Anton Makarenko (born March 1 [March 13, New Style], 1888, Belopolye, Ukraine, Russian Empire [now Bilopillya, Ukraine]—died April 1, 1939, Moscow, Russia, U.S.S.R.) was a teacher and social worker who was the most-influential educational theorist in the Soviet Union.
Makarenko studied at the Poltava Pedagogical Institute and graduated in 1917 with honours. In the 1920s he organized the Gorky Colony, a rehabilitation settlement for children who had been made homeless by the Russian Revolution and who roamed the countryside in criminal gangs. In 1931 he was appointed head of the Dzerzhinsky Commune, a penal institution for young offenders.

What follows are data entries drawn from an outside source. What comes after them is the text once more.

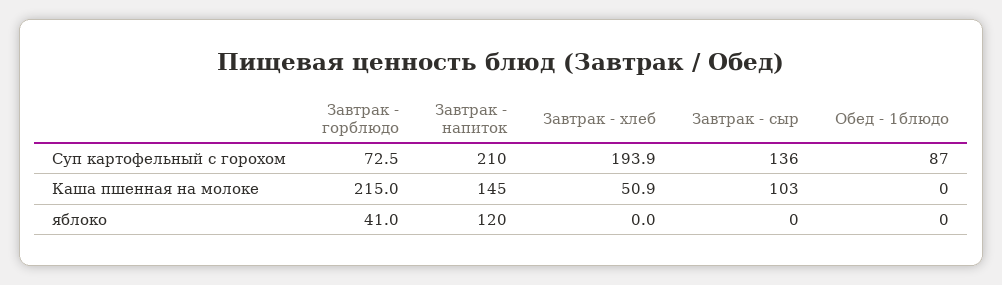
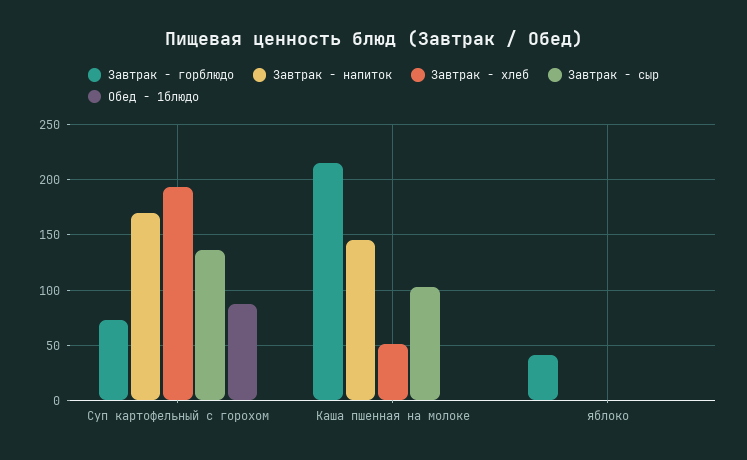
  {
    "Завтрак - горблюдо": {
      "Суп картофельный с горохом": 72.5,
      "Каша пшенная на молоке": 215,
      "яблоко": 41
    },
    "Завтрак - напиток": {
-     "Суп картофельный с горохом": 210,
+     "Суп картофельный с горохом": 170,
      "Каша пшенная на молоке": 145,
-     "яблоко": 120
+     "яблоко": 0
    },
    "Завтрак - хлеб": {
      "Суп картофельный с горохом": 193.9,
      "Каша пшенная на молоке": 50.9,
      "яблоко": 0
    },
    "Завтрак - сыр": {
      "Суп картофельный с горохом": 136,
      "Каша пшенная на молоке": 103,
      "яблоко": 0
    },
    "Обед - 1блюдо": {
      "Суп картофельный с горохом": 87,
      "Каша пшенная на молоке": 0,
      "яблоко": 0
    }
  }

Makarenko wrote several books on education. His most-popular work, Pedagogicheskaya poema (1933–35; “Pedagogical Poem”; Eng. trans. The Road to Life; or, Epic of Education), recounts his educational work at Gorky Colony. Kniga dlya roditeley (1937; A Book for Parents) and Flagi na bashnyakh (1939; “Flags on the Battlements”; Eng. trans. Learning to Live) explore the theory of collective education. Makarenko regarded work as basic to intellectual and moral development: all children should be assigned tasks requiring labour and should be given positions of responsibility in order to learn the limitations of their individual rights and privileges. Thus, his first principle of socialist upbringing was: “The maximum possible demands with the maximum possible respect.”